The Firehouse Hostel should have a website up and running soon. For more information, go to www.firehousehostel.org.
A stray husky mix can be credited for the creation of Paws Park, the fenced two-acre dog gathering place in Murray Park.
It was May 2003 when Debbie Milam happened on the frisky and tagless stray. Mattie (as Milam later named her) jumped in Milam's car and into her life. Milam had to drive to Maumelle to get Mattie her exercise, and so decided to call then-Parks and Recreation Director Bryan Day to see if Little Rock could create one. Day said he could help if she'd raise money for the project.

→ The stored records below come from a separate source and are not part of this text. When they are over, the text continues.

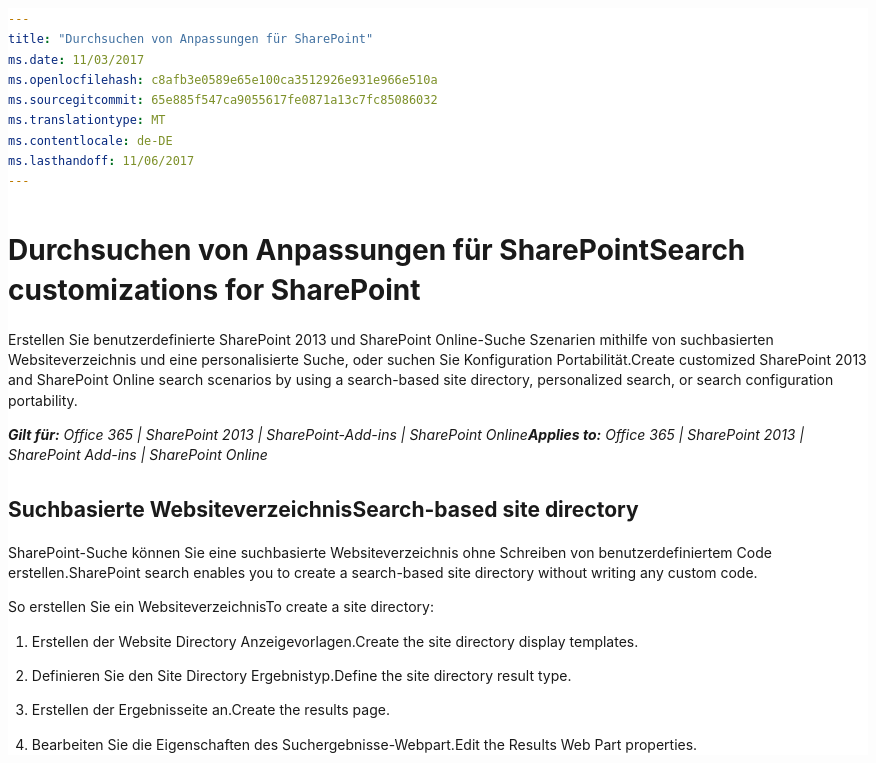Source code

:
 ```yaml
---
title: "Durchsuchen von Anpassungen für SharePoint"
ms.date: 11/03/2017
ms.openlocfilehash: c8afb3e0589e65e100ca3512926e931e966e510a
ms.sourcegitcommit: 65e885f547ca9055617fe0871a13c7fc85086032
ms.translationtype: MT
ms.contentlocale: de-DE
ms.lasthandoff: 11/06/2017
---
```

# <a name="search-customizations-for-sharepoint"></a><span data-ttu-id="7f430-102">Durchsuchen von Anpassungen für SharePoint</span><span class="sxs-lookup"><span data-stu-id="7f430-102">Search customizations for SharePoint</span></span>

<span data-ttu-id="7f430-103">Erstellen Sie benutzerdefinierte SharePoint 2013 und SharePoint Online-Suche Szenarien mithilfe von suchbasierten Websiteverzeichnis und eine personalisierte Suche, oder suchen Sie Konfiguration Portabilität.</span><span class="sxs-lookup"><span data-stu-id="7f430-103">Create customized SharePoint 2013 and SharePoint Online search scenarios by using a search-based site directory, personalized search, or search configuration portability.</span></span> 

<span data-ttu-id="7f430-104">_**Gilt für:** Office 365 | SharePoint 2013 | SharePoint-Add-ins | SharePoint Online_</span><span class="sxs-lookup"><span data-stu-id="7f430-104">_**Applies to:** Office 365 | SharePoint 2013 | SharePoint Add-ins | SharePoint Online_</span></span>

## <a name="search-based-site-directory"></a><span data-ttu-id="7f430-105">Suchbasierte Websiteverzeichnis</span><span class="sxs-lookup"><span data-stu-id="7f430-105">Search-based site directory</span></span>

<span data-ttu-id="7f430-106">SharePoint-Suche können Sie eine suchbasierte Websiteverzeichnis ohne Schreiben von benutzerdefiniertem Code erstellen.</span><span class="sxs-lookup"><span data-stu-id="7f430-106">SharePoint search enables you to create a search-based site directory without writing any custom code.</span></span> 

<span data-ttu-id="7f430-107">So erstellen Sie ein Websiteverzeichnis</span><span class="sxs-lookup"><span data-stu-id="7f430-107">To create a site directory:</span></span>

1. <span data-ttu-id="7f430-108">Erstellen der Website Directory Anzeigevorlagen.</span><span class="sxs-lookup"><span data-stu-id="7f430-108">Create the site directory display templates.</span></span>
    
2. <span data-ttu-id="7f430-109">Definieren Sie den Site Directory Ergebnistyp.</span><span class="sxs-lookup"><span data-stu-id="7f430-109">Define the site directory result type.</span></span>
    
3. <span data-ttu-id="7f430-110">Erstellen der Ergebnisseite an.</span><span class="sxs-lookup"><span data-stu-id="7f430-110">Create the results page.</span></span>
    
4. <span data-ttu-id="7f430-111">Bearbeiten Sie die Eigenschaften des Suchergebnisse-Webpart.</span><span class="sxs-lookup"><span data-stu-id="7f430-111">Edit the Results Web Part properties.</span></span>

It took 12 months, 13 people, a letter-writing campaign and the Dog Paddle, a fund-raising event letting dogs take a dip in the War Memorial Fitness Center's outdoor pool, to get the slobbery ball rolling: In May 2004, Little Rock opened the two-acre park, shaded by tall cottonwoods and oaks and surrounded by a sturdy 5-foot-high chain link fence.
The park would never have happened without the city's willingness to donate land, pick up the trash, build benches and supply it with water. The unofficial Friends of Paws Park group has been able to contribute $21,000 to the effort, but “If Parks and Rec were keeping a tally, we would still owe them money,” Milam said.
In the past year, Marlies Matthews volunteered to take over from Milam in filling the mutt mitt dispensers and has been dubbed the Queen of Paws Park. She handles the day-to-day dealings with the city.
“The beauty of the dog park is that it is really a social experiment in action,” Matthews said. It's both a public-private partnership and a dog owner partnership, with frequent users gently policing the place to keep dogs and park visitors safe.
“The dog park has become so important to the community,” Matthews said. It's a place “where people meet across all stratas, doctors talking to plumbers. The thing that bonds us is our dogs.”
The park has been such a hit, in fact, that the city's allocated money to install a floodlight so people can give their dogs a frolic after work during the winter. The parks department has also designed what it's calling a “water fun area,” a cement surface with a drain to replace the swamp that now exists at the water tap, where dogs like to splash about in their drinking tubs.